You will need three slices of back bacon (always available at Mercadona) to wrap round the bacon from just below the head to above the tail. Keep the loose ends of the bacon on the underside so they will stay in position as the bacon shrinks on cooking.Place the trout in a suitable ovenproof dish and bake at 200C for 13-20 minutes, depending on the thickness of the fish. Ideally, the edges of the bacon should become slightly crisp — but don’t overcook just to achieve this effect.

You can also crisp it up with a kitchen blow lamp if you have one. And if you don’t have one but cook frequently, I recommend you invest in one. They are most useful and they sell for as little as €15.

Navarra is the place for fresh trout dishes and one of it most famous recipes is ‘trucha a la navarra’, which the trout are cooked with Iberian cured ham.
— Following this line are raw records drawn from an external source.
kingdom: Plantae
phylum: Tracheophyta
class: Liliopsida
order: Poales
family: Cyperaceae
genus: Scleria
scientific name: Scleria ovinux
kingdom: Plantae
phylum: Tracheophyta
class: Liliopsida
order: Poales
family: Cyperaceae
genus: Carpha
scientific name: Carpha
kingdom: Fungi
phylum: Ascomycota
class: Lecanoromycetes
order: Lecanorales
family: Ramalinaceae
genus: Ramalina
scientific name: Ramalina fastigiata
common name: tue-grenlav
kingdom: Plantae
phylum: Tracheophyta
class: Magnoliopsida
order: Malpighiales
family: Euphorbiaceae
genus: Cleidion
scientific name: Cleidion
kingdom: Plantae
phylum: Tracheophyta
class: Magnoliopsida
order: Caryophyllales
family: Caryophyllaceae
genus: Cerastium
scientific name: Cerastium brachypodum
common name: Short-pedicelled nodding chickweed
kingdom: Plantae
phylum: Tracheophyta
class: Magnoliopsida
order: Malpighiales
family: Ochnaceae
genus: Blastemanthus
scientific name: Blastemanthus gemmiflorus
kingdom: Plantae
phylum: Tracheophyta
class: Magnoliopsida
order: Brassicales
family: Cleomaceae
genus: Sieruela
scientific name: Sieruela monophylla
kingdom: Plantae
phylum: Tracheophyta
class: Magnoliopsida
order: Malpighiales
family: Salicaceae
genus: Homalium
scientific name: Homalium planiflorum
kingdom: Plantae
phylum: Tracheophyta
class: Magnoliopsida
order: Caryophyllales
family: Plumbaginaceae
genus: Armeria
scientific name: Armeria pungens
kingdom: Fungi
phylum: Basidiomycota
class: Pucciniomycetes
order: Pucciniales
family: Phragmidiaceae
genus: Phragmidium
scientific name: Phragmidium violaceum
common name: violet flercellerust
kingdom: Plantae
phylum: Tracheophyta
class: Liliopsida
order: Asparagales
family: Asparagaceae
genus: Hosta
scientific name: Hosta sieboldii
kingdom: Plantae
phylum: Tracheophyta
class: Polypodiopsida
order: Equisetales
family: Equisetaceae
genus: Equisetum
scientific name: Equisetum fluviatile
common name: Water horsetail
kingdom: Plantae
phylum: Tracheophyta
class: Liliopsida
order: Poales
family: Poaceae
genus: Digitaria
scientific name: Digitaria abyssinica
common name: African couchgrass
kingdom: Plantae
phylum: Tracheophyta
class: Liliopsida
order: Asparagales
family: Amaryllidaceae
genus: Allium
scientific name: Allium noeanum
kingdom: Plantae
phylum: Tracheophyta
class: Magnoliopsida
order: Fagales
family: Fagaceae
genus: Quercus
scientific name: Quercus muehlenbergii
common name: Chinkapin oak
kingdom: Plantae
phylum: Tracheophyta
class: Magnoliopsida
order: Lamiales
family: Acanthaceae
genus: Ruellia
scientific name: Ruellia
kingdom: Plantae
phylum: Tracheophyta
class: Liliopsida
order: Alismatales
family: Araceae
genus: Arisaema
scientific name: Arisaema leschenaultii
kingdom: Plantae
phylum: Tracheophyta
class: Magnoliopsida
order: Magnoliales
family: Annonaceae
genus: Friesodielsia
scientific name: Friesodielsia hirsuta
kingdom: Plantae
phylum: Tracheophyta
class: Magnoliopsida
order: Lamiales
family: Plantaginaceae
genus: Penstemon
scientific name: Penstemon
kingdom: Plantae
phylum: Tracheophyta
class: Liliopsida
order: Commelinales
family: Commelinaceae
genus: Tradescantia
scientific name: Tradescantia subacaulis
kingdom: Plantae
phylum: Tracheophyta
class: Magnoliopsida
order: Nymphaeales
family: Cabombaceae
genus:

For this dish you will need some tocino, chunks of cured pork fat on sale at all supermarket charcuterie counters. Cut the tocino into strips and dice very small. Sauté gently in a frying pan until the tocino releases all of its fat and becomes golden and crisp. The crunchy diced tocino can be added to a salad for a nice contrast of textures and taste.

Put slice of Iberian cured ham (cut at 0.5 on the slicing machine) into the cavity of each trout and secure the opening with a couple of cocktail sticks. Coat the trout with flour and sauté in the bacon fat until they take on a deep golden colour and are cooked through — about 2-3 minutes on each side.

In a separate pan, fry four slices of Iberian cured ham for 30 seconds on each side. This time ham is cut at exactly number 1 on the slicing machine.

Transfer the trout to serving dish and put a slice of ham across the top of each one. Some Navarrans place the trout on top of the slice of ham, a style of preparation known as ‘a caballo’, or on horseback. Either way you experience the exquisite taste of trout with salty Iberian ham.